[To do]
A) Retype everything from "Homi Nusserwanji Sethna" down to "Sheriff of Mumbai." in the Homi Sethna profile, word for word.
B) According to the Homi Sethna profile, which award did the Government of India give him in 1975?

[Selected extract]
§

Chairman of Atomic Energy Commission of India
- In office 1972-1983
- Preceded by: Vikram Sarabhai
- Succeeded by: Raja Ramanna

Sheriff of Bombay
- In office 1991-1992
- Preceded by: Saad Alim Bagban
- Succeeded by: Bakul Rajani Patel

Personal details
- Born: 24 August 1923 Bombay, Bombay Presidency, now Maharashtra
- Died: 5 September 2010 (aged 87) Mumbai, Maharashtra
- Alma mater: University Department of Chemical Technology University of Michigan Ann Arbor
- Known for: Indian nuclear programme Smiling Buddha Operation Shakti
- Awards: Padma Shri (1959) Padma Bhushan (1966) Padma Vibhushan (1975)
- Fields: Chemical Engineering
- Institutions: Atomic Energy Commission of India

= Homi Sethna =

Indian nuclear scientist and chemical engineer

Homi Nusserwanji Sethna (24 August 1923 – 5 September 2010) was an Indian nuclear scientist and a chemical engineer, gaining international fame as the Chairman of the Atomic Energy Commission (India) during the time when the first nuclear test, codename Smiling Buddha in Pokhran Test Range in 1974 was conducted. He was the primary and central figure in India's civilian nuclear program as well as the construction of nuclear power plants. In 1991, he was appointed as Sheriff of Mumbai.

He was awarded the second highest civilian award the Padma Vibhushan in 1975, by Government of India.

§

[Information given]
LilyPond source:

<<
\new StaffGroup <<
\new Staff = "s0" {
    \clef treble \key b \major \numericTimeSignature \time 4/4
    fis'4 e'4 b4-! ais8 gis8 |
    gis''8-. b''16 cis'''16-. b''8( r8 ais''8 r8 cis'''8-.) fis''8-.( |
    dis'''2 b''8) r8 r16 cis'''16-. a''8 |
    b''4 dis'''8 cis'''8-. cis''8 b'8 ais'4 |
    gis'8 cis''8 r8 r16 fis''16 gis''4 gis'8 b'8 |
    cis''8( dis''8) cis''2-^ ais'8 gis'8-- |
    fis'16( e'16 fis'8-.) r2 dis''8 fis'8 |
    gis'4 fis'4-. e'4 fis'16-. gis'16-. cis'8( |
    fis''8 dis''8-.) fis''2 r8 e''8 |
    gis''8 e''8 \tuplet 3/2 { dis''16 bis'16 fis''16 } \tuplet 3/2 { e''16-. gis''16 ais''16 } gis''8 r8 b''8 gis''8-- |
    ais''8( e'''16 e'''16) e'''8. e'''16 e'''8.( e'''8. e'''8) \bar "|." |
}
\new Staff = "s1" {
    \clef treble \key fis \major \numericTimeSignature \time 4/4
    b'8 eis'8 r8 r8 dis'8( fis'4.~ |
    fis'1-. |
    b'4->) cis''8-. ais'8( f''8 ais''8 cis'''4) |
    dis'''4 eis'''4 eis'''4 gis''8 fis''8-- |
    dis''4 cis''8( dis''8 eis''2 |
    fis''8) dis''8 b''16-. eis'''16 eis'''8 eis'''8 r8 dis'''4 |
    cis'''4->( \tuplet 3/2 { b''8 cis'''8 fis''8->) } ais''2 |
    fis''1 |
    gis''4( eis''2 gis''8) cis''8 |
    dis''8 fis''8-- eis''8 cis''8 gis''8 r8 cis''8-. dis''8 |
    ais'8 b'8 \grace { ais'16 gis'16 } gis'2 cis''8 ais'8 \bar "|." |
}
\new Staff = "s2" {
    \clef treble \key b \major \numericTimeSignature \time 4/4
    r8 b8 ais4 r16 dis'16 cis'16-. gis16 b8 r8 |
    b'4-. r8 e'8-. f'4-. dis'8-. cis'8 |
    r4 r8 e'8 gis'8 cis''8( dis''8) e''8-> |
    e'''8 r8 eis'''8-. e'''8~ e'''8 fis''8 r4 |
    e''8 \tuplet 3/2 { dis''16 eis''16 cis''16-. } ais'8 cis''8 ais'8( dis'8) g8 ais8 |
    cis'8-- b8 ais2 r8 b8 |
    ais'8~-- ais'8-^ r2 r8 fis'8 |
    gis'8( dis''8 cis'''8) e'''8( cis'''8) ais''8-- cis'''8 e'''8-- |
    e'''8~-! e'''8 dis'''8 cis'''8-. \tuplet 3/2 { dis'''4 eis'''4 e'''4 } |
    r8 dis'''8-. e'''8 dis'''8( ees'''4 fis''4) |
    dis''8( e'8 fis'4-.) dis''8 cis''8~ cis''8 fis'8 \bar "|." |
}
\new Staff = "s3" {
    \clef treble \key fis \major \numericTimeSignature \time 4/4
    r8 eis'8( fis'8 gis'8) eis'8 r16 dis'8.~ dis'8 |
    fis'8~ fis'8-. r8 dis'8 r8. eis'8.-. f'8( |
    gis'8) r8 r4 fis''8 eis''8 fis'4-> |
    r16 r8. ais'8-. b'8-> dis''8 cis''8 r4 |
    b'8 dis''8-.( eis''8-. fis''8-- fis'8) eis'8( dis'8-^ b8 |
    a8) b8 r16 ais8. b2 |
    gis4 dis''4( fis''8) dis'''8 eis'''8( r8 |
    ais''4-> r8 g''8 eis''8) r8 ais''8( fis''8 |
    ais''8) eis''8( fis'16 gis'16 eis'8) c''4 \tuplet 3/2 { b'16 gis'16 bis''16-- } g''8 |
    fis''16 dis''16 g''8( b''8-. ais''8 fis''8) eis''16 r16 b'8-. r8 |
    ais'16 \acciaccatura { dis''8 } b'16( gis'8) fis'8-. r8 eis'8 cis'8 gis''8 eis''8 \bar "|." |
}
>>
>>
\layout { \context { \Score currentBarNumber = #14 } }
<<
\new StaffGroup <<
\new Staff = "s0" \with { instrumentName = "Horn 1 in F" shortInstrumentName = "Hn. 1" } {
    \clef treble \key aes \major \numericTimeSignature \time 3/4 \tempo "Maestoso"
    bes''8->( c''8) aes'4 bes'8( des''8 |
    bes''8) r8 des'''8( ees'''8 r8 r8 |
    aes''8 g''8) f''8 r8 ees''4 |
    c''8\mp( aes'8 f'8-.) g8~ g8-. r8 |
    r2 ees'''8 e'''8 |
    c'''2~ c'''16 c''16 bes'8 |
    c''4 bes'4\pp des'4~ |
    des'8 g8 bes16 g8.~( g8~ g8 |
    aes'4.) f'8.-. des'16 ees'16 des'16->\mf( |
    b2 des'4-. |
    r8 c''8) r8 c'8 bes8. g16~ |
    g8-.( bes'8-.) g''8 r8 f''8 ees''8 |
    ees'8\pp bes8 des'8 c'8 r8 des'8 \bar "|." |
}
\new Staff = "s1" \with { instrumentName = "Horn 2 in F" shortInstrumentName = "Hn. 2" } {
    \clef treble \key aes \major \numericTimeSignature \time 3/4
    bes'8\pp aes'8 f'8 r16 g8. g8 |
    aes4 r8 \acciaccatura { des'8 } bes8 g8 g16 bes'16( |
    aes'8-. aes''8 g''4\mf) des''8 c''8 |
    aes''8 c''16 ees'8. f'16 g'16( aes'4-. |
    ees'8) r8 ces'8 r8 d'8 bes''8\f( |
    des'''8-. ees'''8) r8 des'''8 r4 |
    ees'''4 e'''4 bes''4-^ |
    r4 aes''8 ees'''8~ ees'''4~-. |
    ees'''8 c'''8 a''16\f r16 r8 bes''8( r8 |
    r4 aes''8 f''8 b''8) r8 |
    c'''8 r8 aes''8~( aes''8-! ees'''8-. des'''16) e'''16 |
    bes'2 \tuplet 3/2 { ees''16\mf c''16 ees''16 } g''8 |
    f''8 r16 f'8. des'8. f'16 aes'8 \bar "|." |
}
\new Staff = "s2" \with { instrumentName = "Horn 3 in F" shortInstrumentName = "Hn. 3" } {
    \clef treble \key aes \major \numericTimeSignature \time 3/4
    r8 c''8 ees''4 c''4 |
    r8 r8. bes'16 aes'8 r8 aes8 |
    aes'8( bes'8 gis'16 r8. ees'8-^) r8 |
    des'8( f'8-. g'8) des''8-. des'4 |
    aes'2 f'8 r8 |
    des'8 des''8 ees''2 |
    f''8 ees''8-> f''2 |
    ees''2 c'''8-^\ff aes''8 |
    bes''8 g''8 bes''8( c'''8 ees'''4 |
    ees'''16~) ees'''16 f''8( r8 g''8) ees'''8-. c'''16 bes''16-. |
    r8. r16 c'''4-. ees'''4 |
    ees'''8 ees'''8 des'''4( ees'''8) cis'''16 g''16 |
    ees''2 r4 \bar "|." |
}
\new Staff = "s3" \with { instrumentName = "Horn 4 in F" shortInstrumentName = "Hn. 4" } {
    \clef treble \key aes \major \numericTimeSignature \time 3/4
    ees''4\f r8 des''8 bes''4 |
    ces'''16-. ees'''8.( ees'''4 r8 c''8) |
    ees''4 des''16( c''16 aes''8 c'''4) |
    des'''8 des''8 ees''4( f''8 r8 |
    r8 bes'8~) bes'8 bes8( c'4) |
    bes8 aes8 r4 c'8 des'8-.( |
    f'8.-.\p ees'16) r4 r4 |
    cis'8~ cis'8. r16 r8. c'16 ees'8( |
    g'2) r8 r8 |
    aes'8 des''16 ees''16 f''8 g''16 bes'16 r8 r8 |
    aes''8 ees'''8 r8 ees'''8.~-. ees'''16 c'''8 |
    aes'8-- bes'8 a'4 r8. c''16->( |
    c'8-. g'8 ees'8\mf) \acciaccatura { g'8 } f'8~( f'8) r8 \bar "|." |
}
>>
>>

§

[Answer set]
A)
Homi Nusserwanji Sethna (24 August 1923 – 5 September 2010) was an Indian nuclear scientist and a chemical engineer, gaining international fame as the Chairman of the Atomic Energy Commission (India) during the time when the first nuclear test, codename Smiling Buddha in Pokhran Test Range in 1974 was conducted. He was the primary and central figure in India's civilian nuclear program as well as the construction of nuclear power plants. In 1991, he was appointed as Sheriff of Mumbai.

B) The Padma Vibhushan.